WHAT TO WORK ON>
In the forum thread about the price of coming to America, how many years did raju spend in Nigeria? Please answer in a few words.

GIVEN PASSAGE>
===============
The high price of coming to America - wumi
http://davidadewumi.com/2008/04/26/the-high-price-of-coming-to-america/

======
raju
Interesting article. I share the author's sentiments to a large extent. I was
born in India, but moved to Nigeria when I was 4 months old as my dad worked
there. After having spent 15 years there, I moved back to India, for a total
of 7 years, and have already spent more time in the US than in India.

I have no family in the US, and occasionally do think of my family back in
India and wonder if I am doing the right thing. I don't think of it as a
"price" per se, since I don't regret coming to the US, but having led a such a
"nomadic" existence for so long takes its toll. You leave behind social ties,
the comfort of your surroundings, friends...

And you start a whole new life everytime you move. Further, I think it changes
you as a person. I have noticed that as I have gotten older (and consequently
the more times I have moved :D) I have chosen to live a slightly more "hermit"
existence. My group of friends has grown smaller and smaller, and I don't mind
it so much. Maybe because in the back of my head I fear that its pointless.

I apologize if I went totally off track, but somehow, this article resonated
with me (at some level)

------
anupamkapoor
what a nice article ! i have had similar experiences (total of 8 years in
barbados + us of a), and when my kid came along it seemed unfair (on my part)
to bereft him of his roots. after some soul searching, we came back...
===============
SUPPLIED MATERIAL>

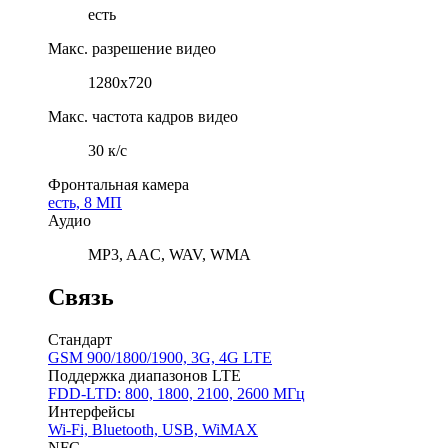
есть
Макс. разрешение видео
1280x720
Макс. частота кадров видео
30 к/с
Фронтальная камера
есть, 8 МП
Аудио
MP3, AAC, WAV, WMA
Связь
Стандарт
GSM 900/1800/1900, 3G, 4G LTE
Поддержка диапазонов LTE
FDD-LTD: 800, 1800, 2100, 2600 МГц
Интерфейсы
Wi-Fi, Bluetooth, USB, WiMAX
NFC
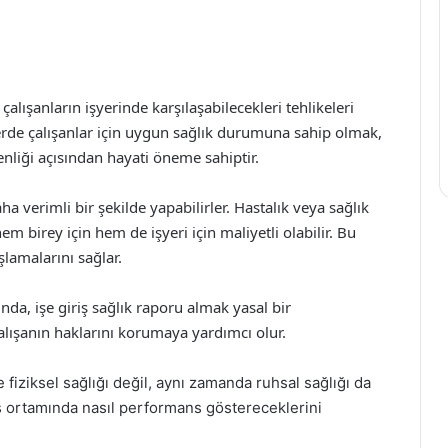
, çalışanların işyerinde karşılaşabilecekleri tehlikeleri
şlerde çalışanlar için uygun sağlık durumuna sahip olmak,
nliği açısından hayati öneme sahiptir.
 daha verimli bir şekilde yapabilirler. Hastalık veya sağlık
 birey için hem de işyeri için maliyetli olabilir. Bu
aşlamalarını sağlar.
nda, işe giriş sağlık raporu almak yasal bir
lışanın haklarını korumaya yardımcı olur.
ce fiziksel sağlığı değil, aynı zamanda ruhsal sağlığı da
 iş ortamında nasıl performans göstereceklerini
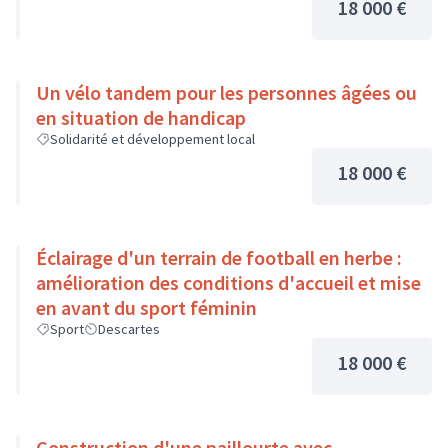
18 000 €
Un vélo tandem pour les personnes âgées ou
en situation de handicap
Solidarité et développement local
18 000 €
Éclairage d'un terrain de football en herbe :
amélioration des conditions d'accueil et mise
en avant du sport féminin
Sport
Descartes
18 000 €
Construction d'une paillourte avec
===============
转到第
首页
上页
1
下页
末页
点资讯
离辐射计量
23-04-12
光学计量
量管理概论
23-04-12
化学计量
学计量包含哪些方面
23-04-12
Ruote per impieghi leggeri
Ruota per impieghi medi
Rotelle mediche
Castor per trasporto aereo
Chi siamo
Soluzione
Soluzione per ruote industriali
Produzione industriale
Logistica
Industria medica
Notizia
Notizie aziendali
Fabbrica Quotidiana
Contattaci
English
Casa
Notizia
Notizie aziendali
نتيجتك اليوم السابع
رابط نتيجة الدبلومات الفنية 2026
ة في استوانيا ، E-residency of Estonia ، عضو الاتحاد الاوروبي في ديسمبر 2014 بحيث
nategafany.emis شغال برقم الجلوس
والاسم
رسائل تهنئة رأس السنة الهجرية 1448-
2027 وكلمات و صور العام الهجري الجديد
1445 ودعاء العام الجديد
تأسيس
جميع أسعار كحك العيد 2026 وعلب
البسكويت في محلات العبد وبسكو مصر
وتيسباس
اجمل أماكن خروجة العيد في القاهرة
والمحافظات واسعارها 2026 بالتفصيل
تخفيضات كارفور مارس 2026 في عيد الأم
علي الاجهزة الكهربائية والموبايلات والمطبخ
===============
WRITTEN SOLUTION>
15 years